After the Episcopalian fuss last month about gay clergy and Bishops, the battle now moves to the American Lutheran church – specifically, the branch known as the “Evangelical Lutheran Church America”. (This is apparently the more liberal of the several branches of American Lutheranism.)
“Goodsoil, a coalition of Lutheran organizations which advocates full inclusion for gays and lesbians, will articulate its position Aug. 17-23 at the Evangelical Lutheran Church in America (ELCA) convention in Minneapolis.
Goodsoil is asking the body to pass the “Social Statement on Human Sexuality” to give greater recognition to gay and lesbian Lutherans. It is also pushing for revised ministry policies which would allow gays and lesbians in committed long-term relationships to serve as clergy.

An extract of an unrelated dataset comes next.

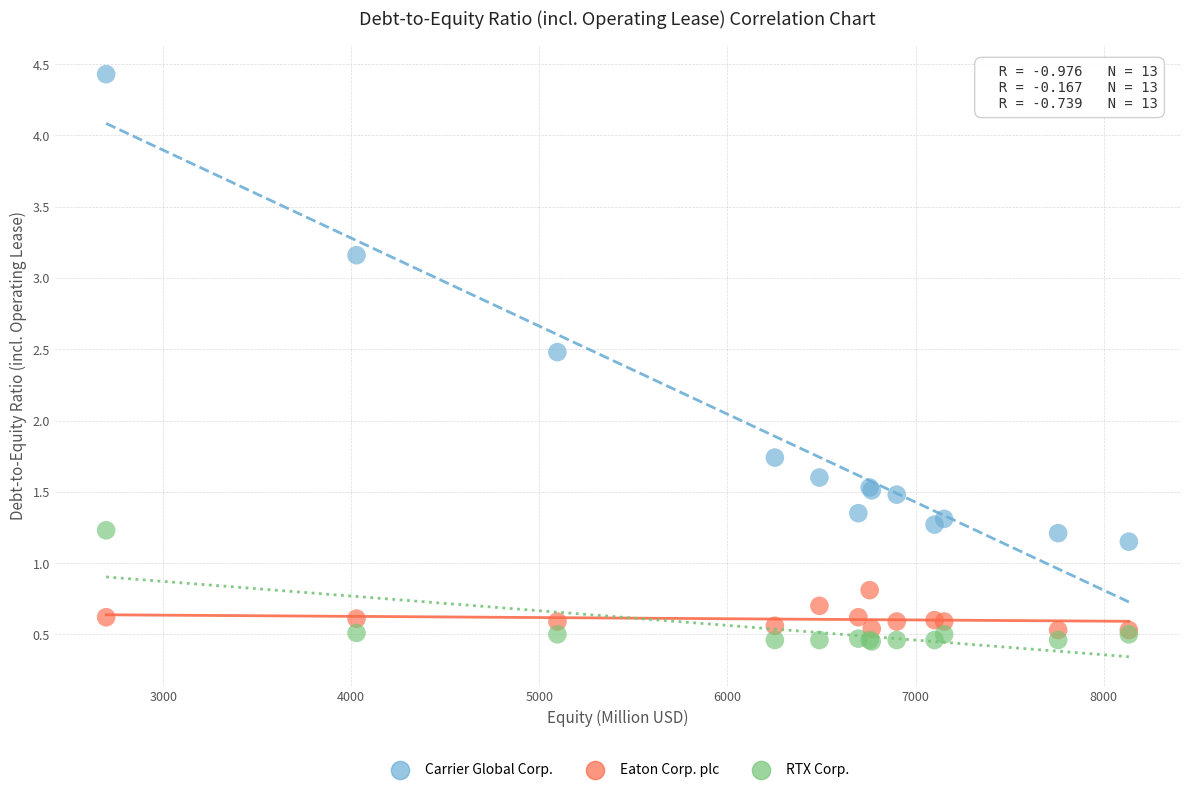

In the Carrier Global Corp. series, what Y value is closest to 2?

1.7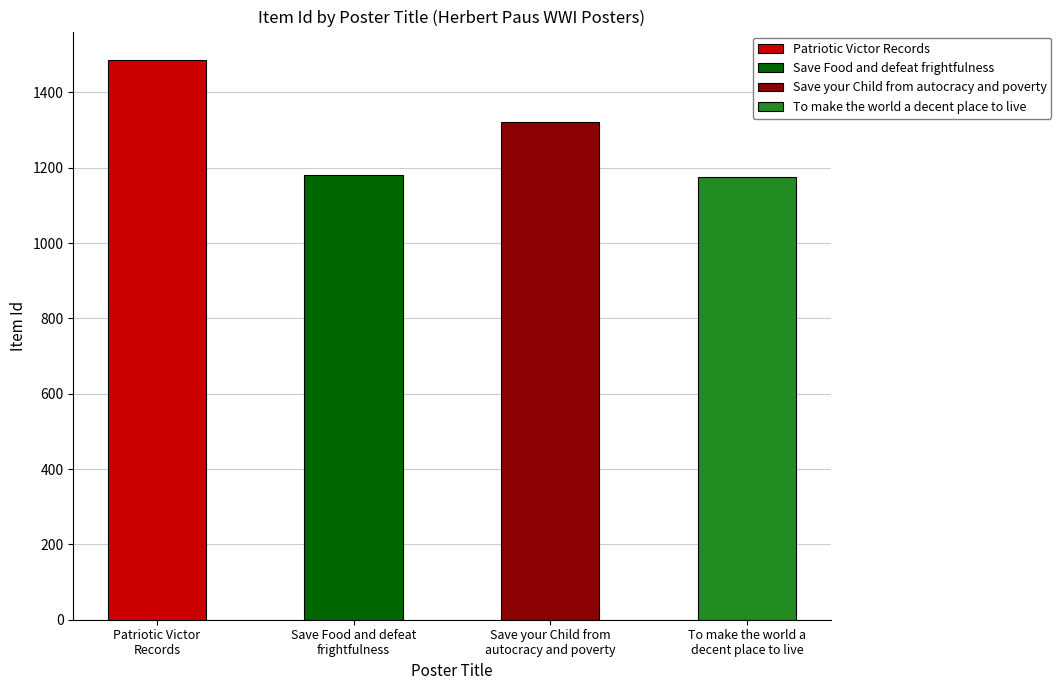

Does the chart contain any negative values?

No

Currently gay clergy must take a vow of celibacy.
Emily Eastwood, executive director of Lutherans Concerned/North America, is aware these are potentially very contentious issues for the church to wrestle with.
“Lutherans disagree on many significant issues,” she said. “Lutherans in the pews every Sunday have differing and strongly held opinions on abortion, capital punishment, the ordination of women, wine or grape juice in the service, war, apostolic succession, and differing interpretations of Scripture.

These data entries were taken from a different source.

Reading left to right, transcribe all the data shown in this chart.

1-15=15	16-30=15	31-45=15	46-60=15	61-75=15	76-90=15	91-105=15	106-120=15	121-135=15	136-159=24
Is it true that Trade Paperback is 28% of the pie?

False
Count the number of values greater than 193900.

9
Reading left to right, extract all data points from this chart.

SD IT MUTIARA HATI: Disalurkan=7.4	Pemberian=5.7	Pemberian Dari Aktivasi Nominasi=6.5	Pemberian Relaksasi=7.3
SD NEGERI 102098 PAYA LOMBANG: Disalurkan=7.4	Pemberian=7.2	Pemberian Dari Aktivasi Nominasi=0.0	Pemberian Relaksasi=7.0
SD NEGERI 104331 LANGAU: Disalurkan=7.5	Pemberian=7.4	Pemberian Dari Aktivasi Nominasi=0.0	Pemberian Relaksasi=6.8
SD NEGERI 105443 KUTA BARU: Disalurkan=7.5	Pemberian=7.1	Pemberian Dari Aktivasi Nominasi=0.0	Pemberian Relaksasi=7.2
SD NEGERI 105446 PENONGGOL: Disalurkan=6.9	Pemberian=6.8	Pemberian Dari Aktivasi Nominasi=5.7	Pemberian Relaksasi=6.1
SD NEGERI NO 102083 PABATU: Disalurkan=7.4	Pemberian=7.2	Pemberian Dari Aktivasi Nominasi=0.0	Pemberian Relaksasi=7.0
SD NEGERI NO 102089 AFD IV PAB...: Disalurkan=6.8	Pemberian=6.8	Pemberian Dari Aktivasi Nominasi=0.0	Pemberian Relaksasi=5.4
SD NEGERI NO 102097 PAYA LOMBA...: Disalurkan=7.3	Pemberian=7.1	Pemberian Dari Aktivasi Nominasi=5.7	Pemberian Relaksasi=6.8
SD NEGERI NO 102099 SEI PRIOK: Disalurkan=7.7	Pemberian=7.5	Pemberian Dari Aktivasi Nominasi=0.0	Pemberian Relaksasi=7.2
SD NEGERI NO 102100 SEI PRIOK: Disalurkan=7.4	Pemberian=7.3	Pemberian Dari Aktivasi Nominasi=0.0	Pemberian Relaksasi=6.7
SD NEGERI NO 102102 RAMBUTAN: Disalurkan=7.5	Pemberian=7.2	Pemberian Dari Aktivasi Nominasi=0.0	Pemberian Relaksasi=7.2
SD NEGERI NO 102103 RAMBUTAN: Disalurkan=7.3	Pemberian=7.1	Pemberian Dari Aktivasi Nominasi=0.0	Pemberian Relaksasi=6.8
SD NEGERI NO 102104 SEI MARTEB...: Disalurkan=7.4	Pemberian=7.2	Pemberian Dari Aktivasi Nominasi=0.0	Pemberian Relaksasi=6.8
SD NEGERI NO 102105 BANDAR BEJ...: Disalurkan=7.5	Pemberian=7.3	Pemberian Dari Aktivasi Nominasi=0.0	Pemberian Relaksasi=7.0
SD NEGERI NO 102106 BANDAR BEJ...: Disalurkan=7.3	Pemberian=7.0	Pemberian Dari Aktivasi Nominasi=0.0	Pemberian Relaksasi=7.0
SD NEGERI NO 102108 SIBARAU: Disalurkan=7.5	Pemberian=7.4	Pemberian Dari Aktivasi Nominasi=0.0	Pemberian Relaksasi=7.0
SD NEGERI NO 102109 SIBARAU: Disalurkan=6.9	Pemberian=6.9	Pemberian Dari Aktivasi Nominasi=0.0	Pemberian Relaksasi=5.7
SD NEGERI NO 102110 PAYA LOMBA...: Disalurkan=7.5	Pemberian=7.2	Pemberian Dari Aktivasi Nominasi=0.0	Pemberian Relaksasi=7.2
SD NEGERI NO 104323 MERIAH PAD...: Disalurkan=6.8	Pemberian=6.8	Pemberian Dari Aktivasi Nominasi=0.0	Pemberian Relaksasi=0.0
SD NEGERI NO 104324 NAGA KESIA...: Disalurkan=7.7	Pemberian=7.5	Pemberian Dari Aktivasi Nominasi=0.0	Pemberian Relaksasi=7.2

“Allowing ministers to serve who are in committed, lifelong same-gender relationships will not be required of those congregations that do not wish it, nor will it be prevented for those that do. This is very Lutheran.“
Already, same sex marriage in church is fully legal in Sweden, where the Swedish Lutheran church is the dominant religion. This has led to concerned protests from some UK Anglicans, who are concerned that their decision will lead to increased pressure on the Anglican/Episcoplian church, which is in communion with the Lutherans, to follow suit. Similarly, if the ALCU accepts the proposal this will put pressure on other American Lutherans – and other denominations. Even if it is is rejected, the mere fact of discussion will be helpful – the proposal will surely be raised again. The tide is clearly starting to turn.

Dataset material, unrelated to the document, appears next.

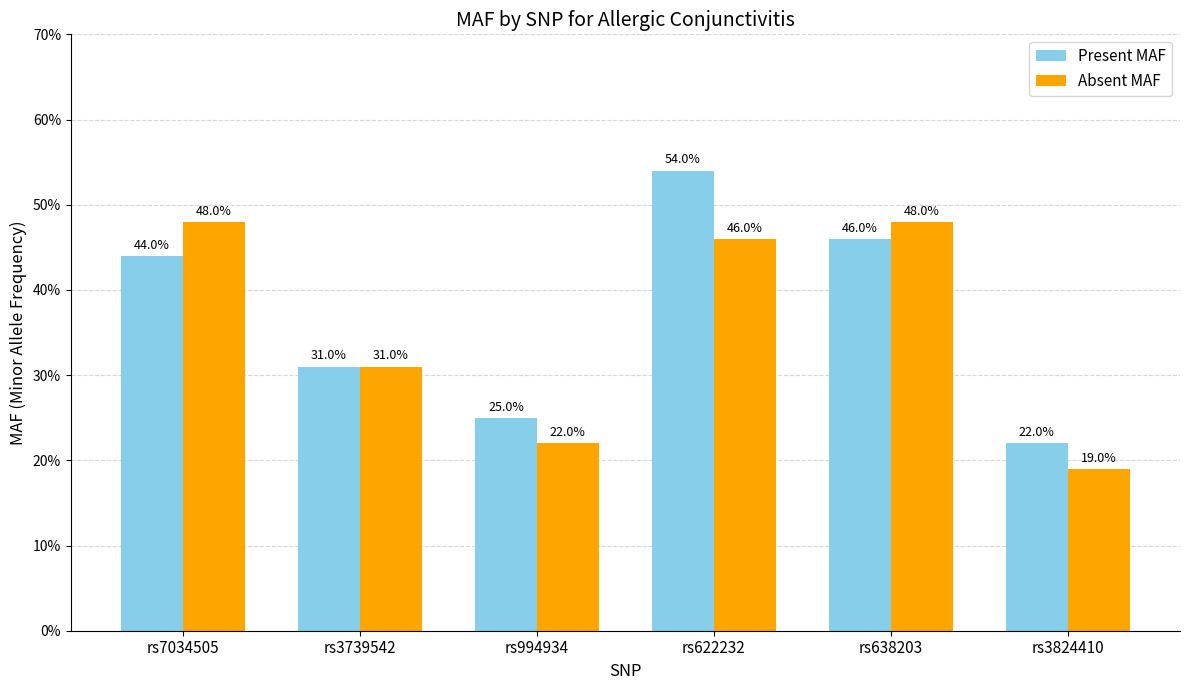

What is the difference between the maximum and second lowest values in the Absent MAF series?

0.3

Judging by the advance press reports, the decision is likely to be close – and bitterly contested. Already, those opposed are at least discussing the possibility of leaving if the decision goes ahead, along lines similar to the emerging split among Episcopalians. The arguments are familiar: opponents insist that they are not basing their stand on homophobia, but on truthful fidelity to Scripture. What I find refreshing, is the response by the reformists that they would welcome a debate based on Scripture, so that they can point out how flimsy is this argument:
But what I find disturbing is the hysterical response from some of the gay community, commenting on a report of the proposal on Towleroad.
The comments thread shows once again that far too often, the strongest opposition to gay Christians comes not from other Christians, but from gays outside the church, who blame religion for all discrimination:
“If you support religion – the institution that made homosexual wrong and created ALL our pain and suffering, then YES I AM TRYING TO DRIVE YOU AWAY.
YOU are on the WRONG TEAM.
We must put Equality BEFORE Religion.
I hope the Lutherans self-destruct. Nothing should make gays and lesbians happier.
If you belong to a Church that still makes homosexuality wrong, sinful and deviant you are sanctioning the hate and discrimination of gay people.”
Both views are misplaced: that homosexuality is inherently sinful, and that prejudice is caused by religion. The truth is far more complex. Discussions such as those about to be undertaken by the Lutherans are to be welcomed, as open debate will force a more rational discussion of the Scriptural texts and their relevance. Gay & lesbian Christians need to be part of the debate. Further, secular experience has shown that the best defence against against prejudice has been the increasing visibility of out LGBT people leading ordinary lives. If we can encourage similar visibility in the churches, we can contribute to greater understanding and acceptance, there, too.